There is also a more nuanced relationship explained by the variables with weaker correlations. We see that non-white populations have weak positive correlations and white population has a weak negative correlation, median age has a weak negative correlation, population density has a weak positive correlation and white collar occupations have weak positive correlation while blue collar occupations have weak negative correlations. What does all of this tell us? Counties that are whiter, more rural, older and more blue collar slightlytend to have less spending on combat-oriented equipment than less white, more white collar and more urban ones do.

ggplot(counties_df, aes(x = log(poverty), y = log(spending))) + 
  military_theme + theme(plot.title = element_text(hjust = 0)) +
  geom_point(colour="#4b5320") + geom_smooth(method='lm', formula=y~x, colour="#454955") +
  xlab("Average Number of People in Poverty per Year from 2006-2009 (log smoothed)") + ylab("Spending (log smoothed)") + 
  ggtitle(label="Spending vs. Poverty on a County Level", 
          subtitle=paste("Correlation between spending and poverty = ", spendPovCor))

suppressWarnings(
ggplot(USA_county_delta, aes(x = White, y = log(spending))) + 
  military_theme + theme(plot.title = element_text(hjust = 0)) +
  geom_point(colour="#4b5320") + geom_smooth(method='lm', formula=y~x, colour="#454955") +
  xlab("Percent White") + ylab("Spending (log smoothed)") +
  ggtitle(label="Spending vs. Percent Whiteness on a County Level",
          subtitle=paste("Correlation between spendinnd Whiteness = ", spending_cors["White"])))
## Warning: Removed 3 rows containing non-finite values (stat_smooth).
## Warning: Removed 3 rows containing missing values (geom_point).

suppressWarnings(
ggplot(USA_county_delta, aes(x = White, y = log(spending))) + 
  military_theme + theme(plot.title = element_text(hjust = 0)) +
  geom_point(colour="#4b5320") + geom_smooth(method='lm', formula=y~x, colour="#454955") +
  xlab("Percent White") + ylab("Spending (log smoothed)") +
  ggtitle(label="Spending vs.
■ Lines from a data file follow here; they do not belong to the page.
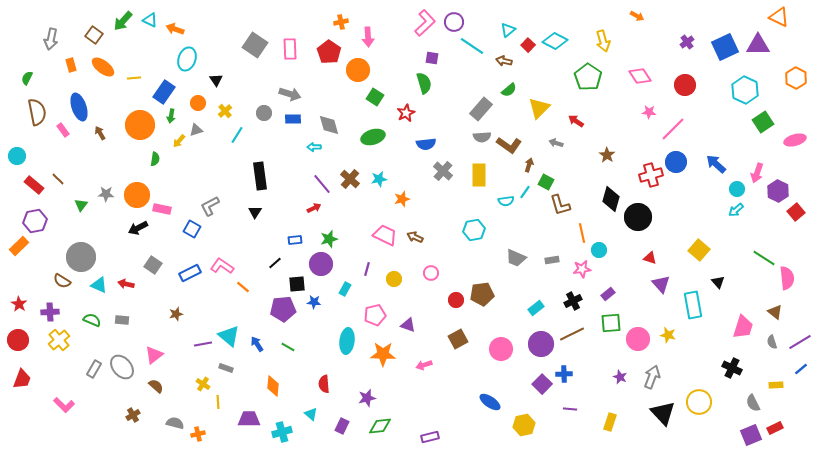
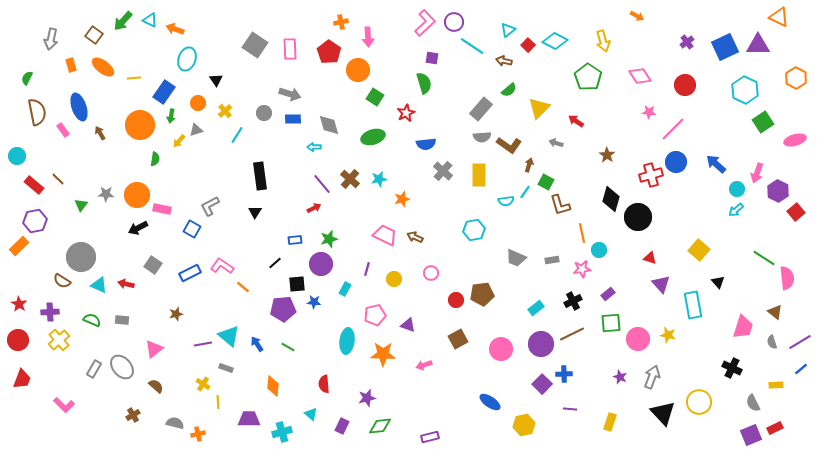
pink triangle at (154, 355): moved 6 px up
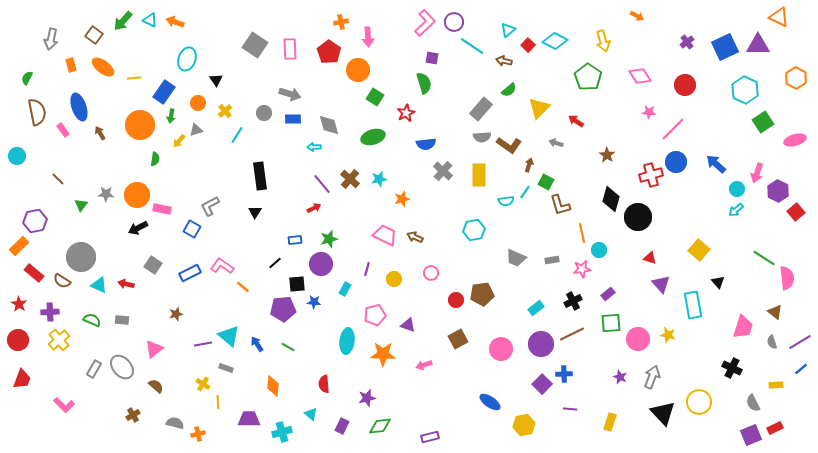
orange arrow at (175, 29): moved 7 px up
red rectangle at (34, 185): moved 88 px down
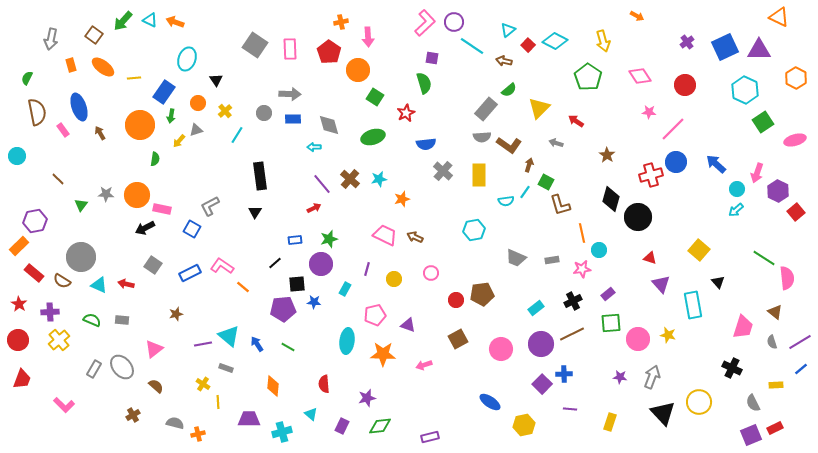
purple triangle at (758, 45): moved 1 px right, 5 px down
gray arrow at (290, 94): rotated 15 degrees counterclockwise
gray rectangle at (481, 109): moved 5 px right
black arrow at (138, 228): moved 7 px right
purple star at (620, 377): rotated 16 degrees counterclockwise
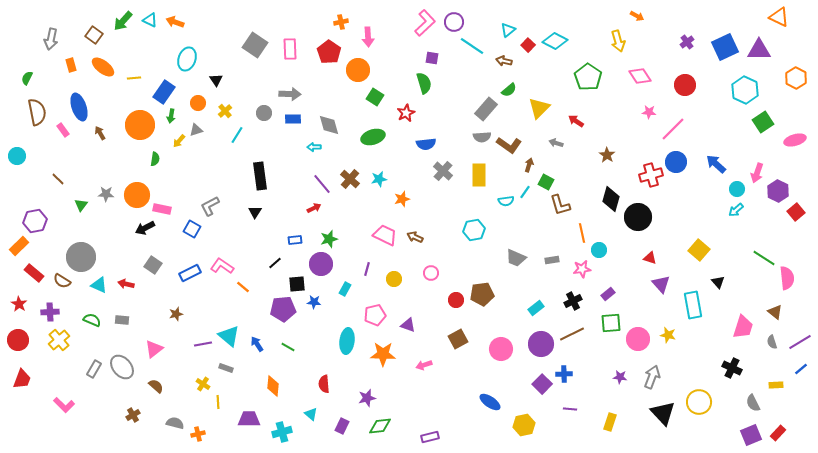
yellow arrow at (603, 41): moved 15 px right
red rectangle at (775, 428): moved 3 px right, 5 px down; rotated 21 degrees counterclockwise
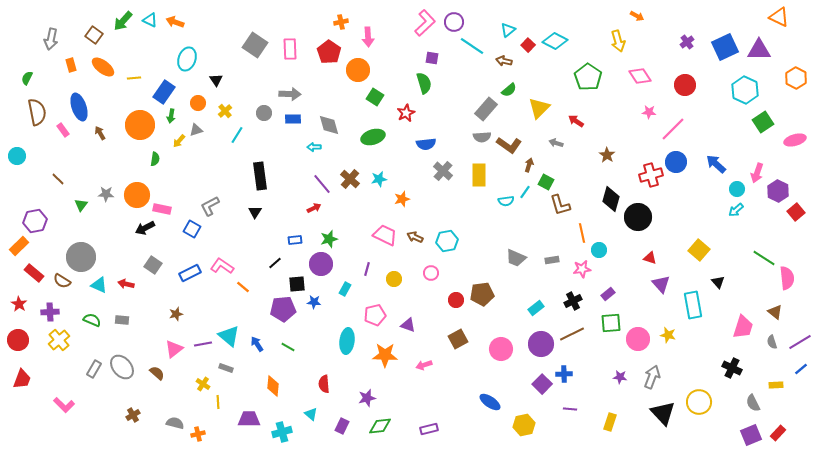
cyan hexagon at (474, 230): moved 27 px left, 11 px down
pink triangle at (154, 349): moved 20 px right
orange star at (383, 354): moved 2 px right, 1 px down
brown semicircle at (156, 386): moved 1 px right, 13 px up
purple rectangle at (430, 437): moved 1 px left, 8 px up
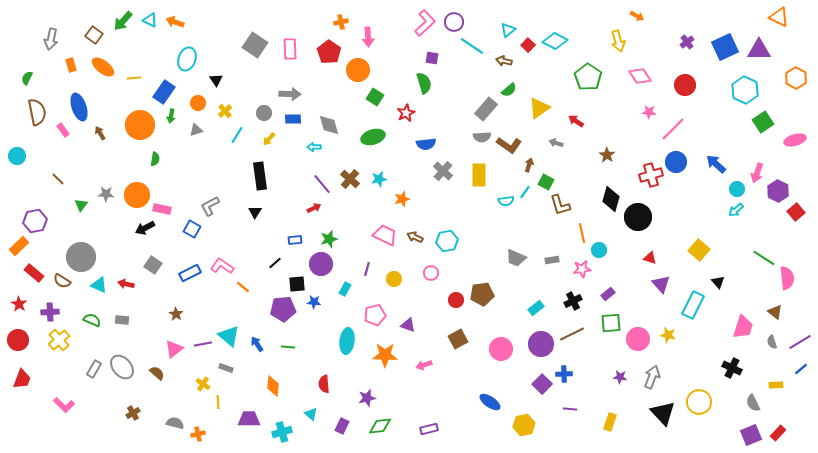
yellow triangle at (539, 108): rotated 10 degrees clockwise
yellow arrow at (179, 141): moved 90 px right, 2 px up
cyan rectangle at (693, 305): rotated 36 degrees clockwise
brown star at (176, 314): rotated 24 degrees counterclockwise
green line at (288, 347): rotated 24 degrees counterclockwise
brown cross at (133, 415): moved 2 px up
Percent Whiteness on a County Level",
          subtitle=paste("Correlation between spendinnd Whiteness = ", spending_cors["White"])))
## Warning: Removed 3 rows containing non-finite values (stat_smooth).
## Warning: Removed 3 rows containing missing values (geom_point).

suppressWarnings(
ggplot(USA_county_delta, aes(x = median_age, y = log(spending))) + 
  military_theme + theme(plot.title = element_text(hjust = 0)) +
  geom_point(colour="#4b5320") + geom_smooth(method='lm', formula=y~x, colour="#454955") +
  xlab("Median Age") + ylab("Spending (log smoothed)") +
  ggtitle(label="Spending vs. Median Age on a County Level",
          subtitle=paste("Correlation between spending and median age = ", spending_cors["median_age"])))
## Warning: Removed 3 rows containing non-finite values (stat_smooth).
## Warning: Removed 3 rows containing missing values (geom_point).

Conclusion and Discussion

Roughly half of all money spent through the 1033 program from 2006 to May 2016 was on equipment that is combat-oriented in nature. In total over the almost 10-year period, $609,879,850 was spent by counties on combat-oriented equipment.
On a state level, Alabama and Tennessee are noteable outliers, they ranked in the top 3 highest total spending and per capita spending state.
Three quarters of all counties in the U.S. spent something on combat-oriented military equipment and most spent less than $100,000. The counties with the highest spending per capita are rural low-population counties.
Counties with higher crime and poverty rates tend to have more spending, while whiter and older counties tend to have a bit less.